- ASSIGNMENT: Tally every line of the records below that includes "knee", and reply with the total alone.

- RECORDS:

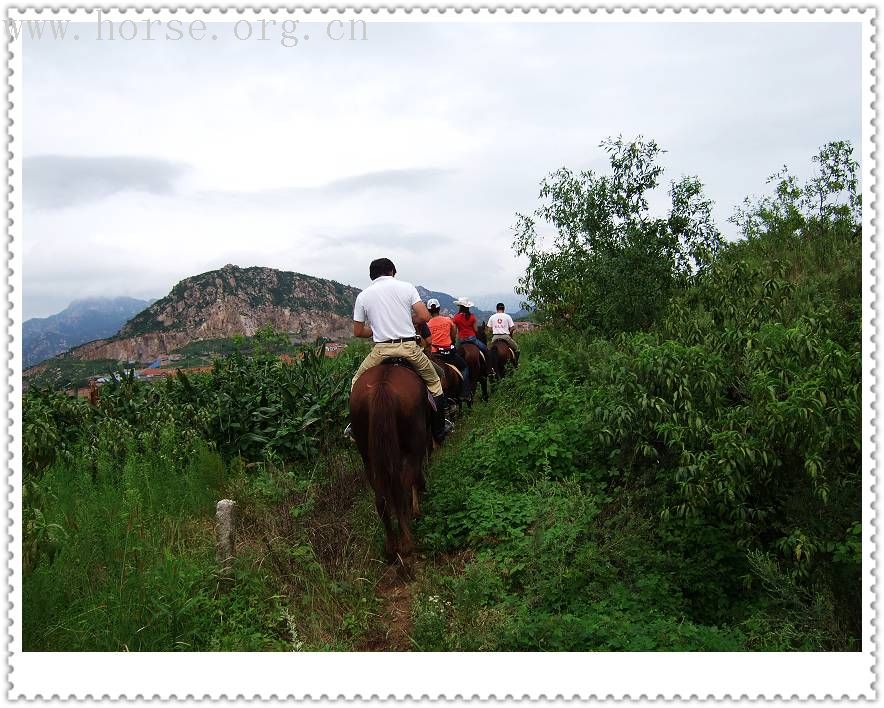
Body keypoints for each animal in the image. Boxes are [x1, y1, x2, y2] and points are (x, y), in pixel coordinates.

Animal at [348, 362, 432, 568]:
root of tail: (382, 387)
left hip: (367, 454)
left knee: (383, 499)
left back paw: (391, 548)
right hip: (413, 443)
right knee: (402, 487)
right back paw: (407, 543)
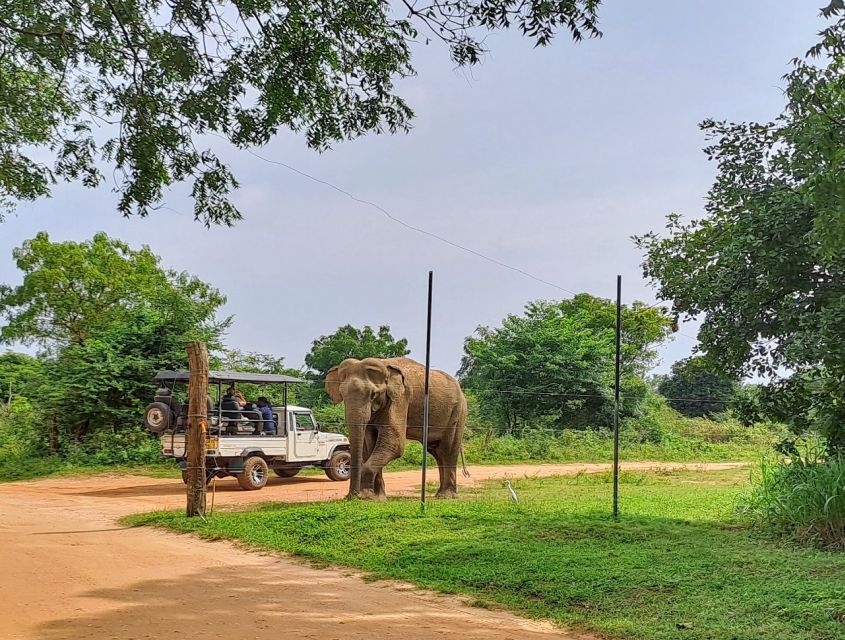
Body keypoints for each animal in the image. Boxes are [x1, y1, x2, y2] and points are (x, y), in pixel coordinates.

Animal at [324, 356, 468, 500]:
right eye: (342, 394)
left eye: (373, 394)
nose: (351, 496)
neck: (384, 364)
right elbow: (370, 445)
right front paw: (377, 498)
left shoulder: (400, 399)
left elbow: (394, 444)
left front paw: (366, 496)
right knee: (437, 451)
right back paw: (439, 495)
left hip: (458, 413)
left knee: (448, 450)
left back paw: (446, 496)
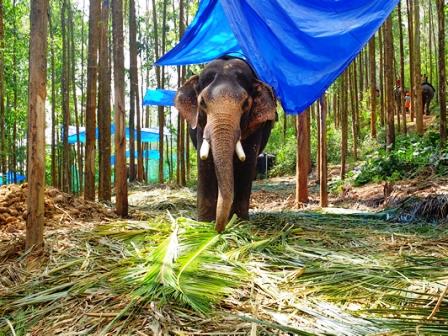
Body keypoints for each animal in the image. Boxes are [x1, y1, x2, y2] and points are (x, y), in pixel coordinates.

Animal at [175, 57, 276, 231]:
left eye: (245, 104)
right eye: (202, 102)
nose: (219, 230)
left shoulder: (256, 126)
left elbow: (247, 162)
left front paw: (240, 223)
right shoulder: (201, 126)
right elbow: (205, 163)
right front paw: (204, 223)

- RESPONSE TO THIS EXERCISE: 4